According to CNN and the United States Environmental Protection Agency, the Obama administration gave a “waiver of Clean Air Act preemption” to California in 2009 so it could set stricter fuel efficiency standards than the national government. These standards were soon taken up by 13 other states and incentivized car manufacturers across America to lower the carbon monoxide output of their products. In response, the Trump administration fought against and eventually denied California’s attempts to go green. Now, California is in talks with automotive manufacturers such as Volkswagen, Honda, Ford, and BMW so it can get back on track.

“Cars that are not electric aren’t necessarily very support[ive] of our environment,” said Koben Bunnel, a Woodside junior with a learner’s permit. “They are useful, but I think the fact that we’re getting so many electric cars is a lot better for our environment.”

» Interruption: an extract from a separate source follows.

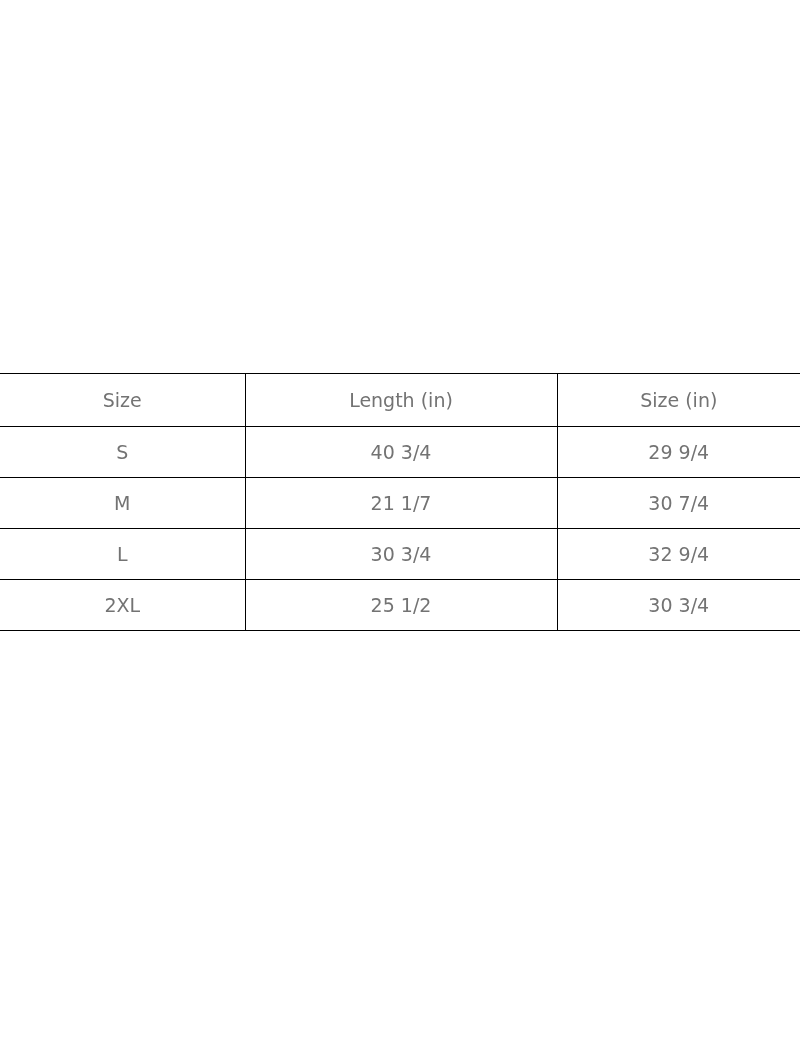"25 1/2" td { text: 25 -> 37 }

Raphael Kauffmann, a Woodside Audio Productions teacher, took a slightly different angle.

“It’s not only about the environment,” said Kauffmann, who drives to Woodside daily from San Francisco and spends between $60 and $70 on gas every week. “When we talk about higher fuel efficiency standards, we’re also talking about lower cost for drivers in terms of what they have to put into their tanks regularly.”

Brandon Emanuel, a Woodside junior who doesn’t drive, theorized that the agencies fighting California might have investments in the fuel industry. Therefore, those agencies could be hurt by cars becoming more fuel-efficient. Kauffmann agreed.

“I think the pushback that the Trump administration’s putting on states like California and the… others that are in coalition with it reflects the fact that they’re in the pocket of the fossil fuel industry,” Kauffmann said. “When California’s trying to do positive things, the Trump administration’s saying, ‘No, don’t do that.’ Why?”

Emanuel then weighed in on the probability of California succeeding in its goals to become more environmentally-friendly.

“Well, obviously I know [cars are] bad, and there are a lot of ways we could reduce our carbon footprint by using public transportation or bike riding, but as a person who has to go to a lot of different places, I guess it’s kind of hard to reduce that carbon footprint,” Emanuel said. “I feel like it would be hard to go full [energy-efficient], but I think we have to start somewhere.”